§ **PROBLEM DETAILS**: Pictures are to be omitted, and every entry below is to be restated exactly.

§ **DATASET EXCERPTS**:
────────────────

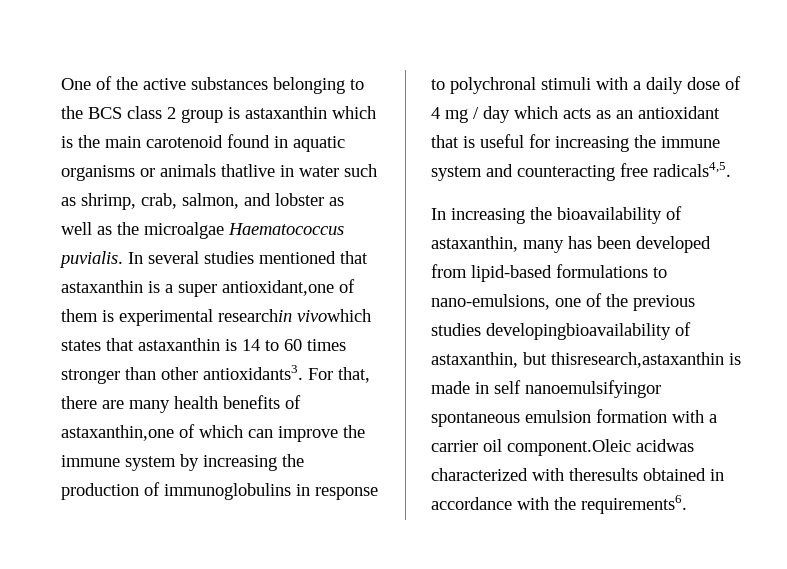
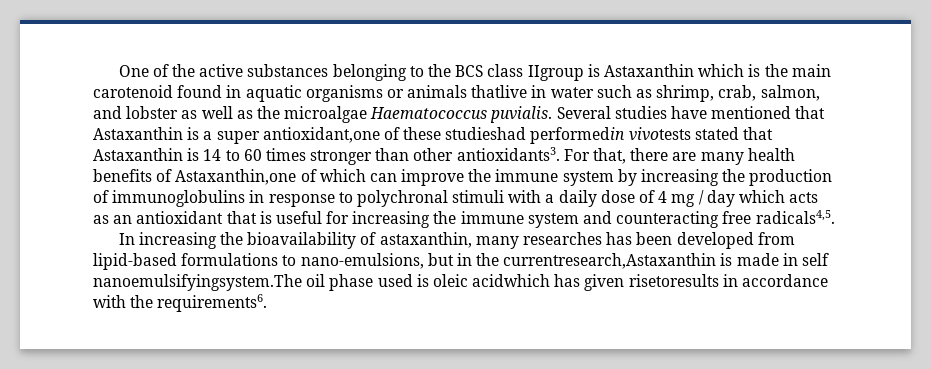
[167,106,327,123] 2 group is astaxanthin -> [527,64,694,81] IIgroup is Astaxanthin
[128,251,254,264] In several studies -> [556,106,708,119] Several studies have
[61,280,143,293] astaxanthin -> [93,127,183,140] Astaxanthin
[61,309,371,326] [61,338,220,351] them is experimental researchin vivowhich states that astaxanthin -> [403,127,774,144] [93,148,183,161] these studieshad performedin vivotests stated that Astaxanthin
[61,425,174,441] astaxanthin,one -> [175,169,297,185] Astaxanthin,one
(564, 246) none -> [523,232,603,245] researches
[555,293,695,311] [431,322,691,340] [431,352,741,368] [431,380,661,398] [431,409,717,427] [431,439,694,456] [431,468,706,481] one of the previous studies developingbioavailability of astaxanthin, but thisresearch,astaxanthin is made in self nanoemulsifyingor spontaneous emulsion formation with a carrier oil component.Oleic acidwas characterized with theresults obtained -> [427,253,830,269] [93,274,719,291] but in the currentresearch,Astaxanthin is made in self nanoemulsifyingsystem.The oil phase used is oleic acidwhich has given risetoresults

────────────────

§ **OUTPUT OF THE TASK**:
[167,106,327,123] 2 group is astaxanthin -> [527,64,694,81] IIgroup is Astaxanthin
[128,251,254,264] In several studies -> [556,106,708,119] Several studies have
[61,280,143,293] astaxanthin -> [93,127,183,140] Astaxanthin
[61,309,371,326] [61,338,220,351] them is experimental researchin vivowhich states that astaxanthin -> [403,127,774,144] [93,148,183,161] these studieshad performedin vivotests stated that Astaxanthin
[61,425,174,441] astaxanthin,one -> [175,169,297,185] Astaxanthin,one
(564, 246) none -> [523,232,603,245] researches
[555,293,695,311] [431,322,691,340] [431,352,741,368] [431,380,661,398] [431,409,717,427] [431,439,694,456] [431,468,706,481] one of the previous studies developingbioavailability of astaxanthin, but thisresearch,astaxanthin is made in self nanoemulsifyingor spontaneous emulsion formation with a carrier oil component.Oleic acidwas characterized with theresults obtained -> [427,253,830,269] [93,274,719,291] but in the currentresearch,Astaxanthin is made in self nanoemulsifyingsystem.The oil phase used is oleic acidwhich has given risetoresults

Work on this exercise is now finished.